VORLIEGENDER AUSZUG:
==========

Das Änderungsprotokoll für das Doppelbesteuerungsabkommen (DBA) Schweiz-Italien sieht den OECD-Standard für den Informationsaustausch auf Anfrage vor. Es soll nach der Inkraftsetzung – wie in mehreren Abkommen mit anderen Ländern – für Tatbestände ab dem Tag der Unterzeichnung anwendbar sein.
Nebst dem Änderungsprotokoll zum DBA haben die Verhandlungen den Abschluss einer Roadmap ermöglicht. Diese enthalte klare politische Verpflichtungen zu mehreren Punkten der bilateralen Beziehungen im Steuer- und Finanzbereich. Die Roadmap wird gleichzeitig mit der Unterzeichnung des Änderungsprotokolls zum DBA veröffentlicht. Sie soll vor allem helfen, zurückliegende Delikte zu regularisieren und die Besteuerung der Grenzgänger neu zu regeln. Zudem soll die Schweiz von den italienischen schwarzen Listen gestrichen werden.
Zurzeit werden die italienischen Grenzgänger gemäss einem Abkommen aus dem Jahr 1974 vollumfänglich in der Schweiz besteuert – in den jeweiligen Arbeitskantonen Tessin, Wallis oder Graubünden. Aus dem Quellensteuerertrag werden dann 38,8 Prozent nach Italien zurücküberwiesen, die nach einem Verteilschlüssel überwiegend den italienischen Wohngemeinden der Grenzgänger zu Gute kommen.
Im Tessin war man in den letzten Jahren stets der Auffassung, dass diese Regelung veraltet und der Rückerstattungsbetrag nach Italien viel zu hoch sei. Im Jahr 2013 überwies der Kanton Tessin knapp 60 Millionen Franken nach Italien. Das Steuerregime begünstige zudem den Fluss italienischer Grenzgänger in den Südkanton.
Meinung über Splitting gesplittet
Künftig sollen Grenzgänger einer beschränkten Besteuerung in der Schweiz unterliegen sowie einer ordentlichen Besteuerung an ihrem Wohnort in Italien. Der Anteil in der Schweiz beträgt maximal 70 Prozent der Quellensteuer; 30 Prozent unterliegen der Besteuerung in Italien. Diese 70/30-Regelung gilt umgekehrt auch für Schweizer, die zur Arbeit nach Italien als fahren. Das Prinzip der Steuerrückerstattung entfällt somit.
Laut Finanzdepartement des Bundes wird die gesamte Steuerlast der Grenzgänger gemäss der neuen Regelung anfänglich weder steigen noch sinken. Die neue Besteuerung der Grenzgänger soll Gegenstand eines Abkommens sein, das in der ersten Hälfte 2015 verhandelt werden soll. Beide Seiten haben sich zu raschen Verhandlungen verpflichtet.
Laut ersten Schätzungen könnte das Tessin so jährliche Mehreinnahmen zwischen 10 und 15 Millionen Franken generieren. Gleichwohl war die Mehrheit der Reaktionen im Tessin skeptisch bis ablehnend, da unter den Erwartungen.

==========

ANGEZEIGTE DATEN:
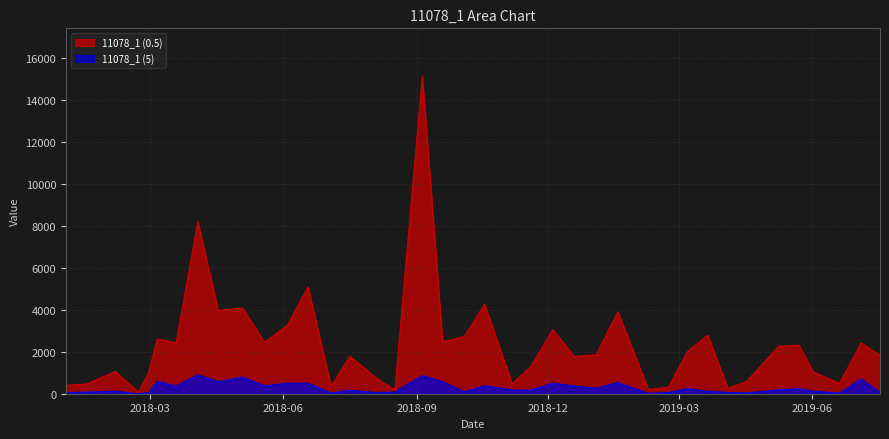

What is the difference between the maximum and minimum values in the 11078_1 (5) series?

900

==========

AUFGABE 1: Welche Kantone nennt der Bericht zum Steuerabkommen Schweiz-Italien als Arbeitskantone der italienischen Grenzgänger? Führe alle auf.
AUFGABE 2: Übernimm aus dem Bericht zum Steuerabkommen Schweiz-Italien wortgetreu den Abschnitt zwischen „Im Tessin war“ und „Steuerrückerstattung entfällt somit.“, beide eingeschlossen.
AUFGABE 3: Schreibe den Bericht zum Steuerabkommen Schweiz-Italien im Anschluss an seinen letzten Satz weiter.

LÖSUNG 1: Tessin, Wallis, Graubünden

LÖSUNG 2:
Im Tessin war man in den letzten Jahren stets der Auffassung, dass diese Regelung veraltet und der Rückerstattungsbetrag nach Italien viel zu hoch sei. Im Jahr 2013 überwies der Kanton Tessin knapp 60 Millionen Franken nach Italien. Das Steuerregime begünstige zudem den Fluss italienischer Grenzgänger in den Südkanton.
Meinung über Splitting gesplittet
Künftig sollen Grenzgänger einer beschränkten Besteuerung in der Schweiz unterliegen sowie einer ordentlichen Besteuerung an ihrem Wohnort in Italien. Der Anteil in der Schweiz beträgt maximal 70 Prozent der Quellensteuer; 30 Prozent unterliegen der Besteuerung in Italien. Diese 70/30-Regelung gilt umgekehrt auch für Schweizer, die zur Arbeit nach Italien als fahren. Das Prinzip der Steuerrückerstattung entfällt somit.

LÖSUNG 3:
Proteste von Lega und Grünen
«Unserem Kanton bleiben wieder mal nur die Brosamen!» schimpfte Lega-Nationalrat Lorenzo Quadri in der Parteizeitung «Mattino». Die Grünen finden es ihrerseits gar nicht gut, dass das Instrument der Rückerstattung aufgegeben wird. «Damit verlieren wir das einzige Druckmittel auf Italien», heisst es in einem Communiqué. Denn in der Vergangenheit hatte das Tessin bereits einmal die Rückerstattung der Gelder blockiert.
Die bürgerlichen Mitteparteien und die Sozialdemokraten zeigten sich nicht wirklich zufrieden, aber weniger entrüstet. Sie wollen in den verbleibenden Verhandlungen erreichen, dass das Splitting auf 80 Prozent zugunsten der Schweizer Kantone erhöht wird. Italien soll nur 20 Prozent des Einkommens seiner Grenzgänger ordentlich versteuern.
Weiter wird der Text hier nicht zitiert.